Outro esclarecimento pertinente é o da legitimação dos magistrados por sua atuação. Como, ao contrário dos demais poderes, os magistrados não são eleitos por voto direto, mas aprovados por concurso ou, no caso do quinto, por indicação e escolha, a sua legitimidade perante o cidadão se dá através de sua atuação, que deve ser pautada pela probidade e pela observância a princípios constitucionais como o da legalidade - justificando sua representação pela correta concretização da justiça (tutela jurisdicional).

Ligado a isso há a questão da distribuição da competência (entendida aqui não como mérito mas como forma de organização da atividade) para julgar, que é feita por sorteio. Ou seja, toda vez que o judiciário é acionado, a escolha do magistrado que irá julgar a causa ou incidente é feita por sorteio, impedindo favorecimentos pessoais pela escolha do magistrado pelo jurisdicionado, e garantindo um julgamento isento e legítimo. Para controlar isso, o CPC prevê as exceções de impedimento e suspeição, oponíveis aos magistrados que, a despeito do sorteio, tenham vínculos com as partes (p. ex. sendo parente ou amigo íntimo de uma das partes) ou com a causa a ser decidida, e que poderiam favorecer uma parte em detrimento de outra.

Posto isso, tem-se que a indicação e nomeação do desembargador em questão ou foi por mérito - em que pese ter sido consultor do senado - ou foi fruto de muita força política nas três esferas mencionadas acima. Infelizmente, os critérios de reputação ilibada e notável saber jurídico são muito subjetivos para que se faça um controle eficaz e objetivo da nomeação. Mas partamos do pressuposto de que a nomeação foi correta, para não fazer julgamento com base em informações incompletas.

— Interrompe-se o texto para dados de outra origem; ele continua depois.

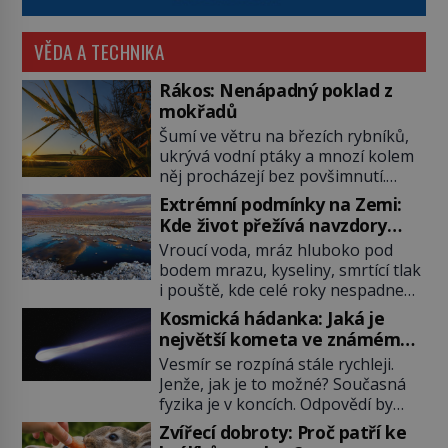
VĚDA A TECHNIKA
Rákos: Nenápadný poklad z
mokřadů
Šumí ve větru na březích rybníků,
ukrývá vodní ptáky a mnozí kolem
něj procházejí bez povšimnutí.
Přesto právě rákos pomáhal stavět
Extrémní podmínky na Zemi:
domy, vyrábět lodě, zapisovat první
Kde život přežívá navzdory
texty a inspiroval řadu pověstí.
všemu
Vroucí voda, mráz hluboko pod
Tato skromná, ale užitečná
bodem mrazu, kyseliny, smrtící tlak
rostlina provází člověka už tisíce
i pouště, kde celé roky nespadne
let. Většina lidí vnímá rákos jen jako
jediná kapka deště. Na první
obyčejnou kulisu letního koupání.
Kosmická hádanka: Jaká je
pohled místa, kde nemůže
Stačí se však podívat […]
největší kometa ve známém
existovat vůbec nic. Přesto právě
vesmíru?
Vesmír se rozpíná stále rychleji.
tady vědci objevují organismy,
Jenže, jak je to možné? Současná
které posouvají hranice života.
fyzika je v koncích. Odpovědí by
Každý nový nález mění naše
mohla být hypotetická temná
představy o tom, co všechno
Zvířecí dobroty: Proč patří ke
energie. Právě na tu se zaměří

De qualquer forma, ainda que seja merecida a nomeação do desembargador, parece coincidência demais que o mesmo tenha sido sorteado para decidir sobre a causa mencionada - e é aí que reside o cerne da questão, pois para fraudar a distribuição é preciso um esquema - já que a decisão foi favorável a pessoa com quem o magistrado supostamente tinha relações sociais (fosse só isso, tudo bem) e parece ter contribuído - ainda que licitamente - para sua nomeação.

As evidências, portanto, indicam que a decisão não foi isenta, pondo em cheque a legitimidade do desembargador mencionado para atuar nesta causa - o que, se comprovado, torna nula a decisão e passível de sanção administrativa o julgador (que tem o dever de declarar-se, de ofício, suspeito ou impedido). A boa notícia é não há restrições para a publicidade dessa decisão e há meios juridicos para apurar e controlar isso.

Em todo caso, dada a gravidade da questão (a publicidade dos atos administrativos é pressuposto para sua existência), tudo isso deve ser apurado com cautela e devidamente noticiado, para não esquecermos que vivemos, ao menos em tese, em um Estado Democrático de Direito.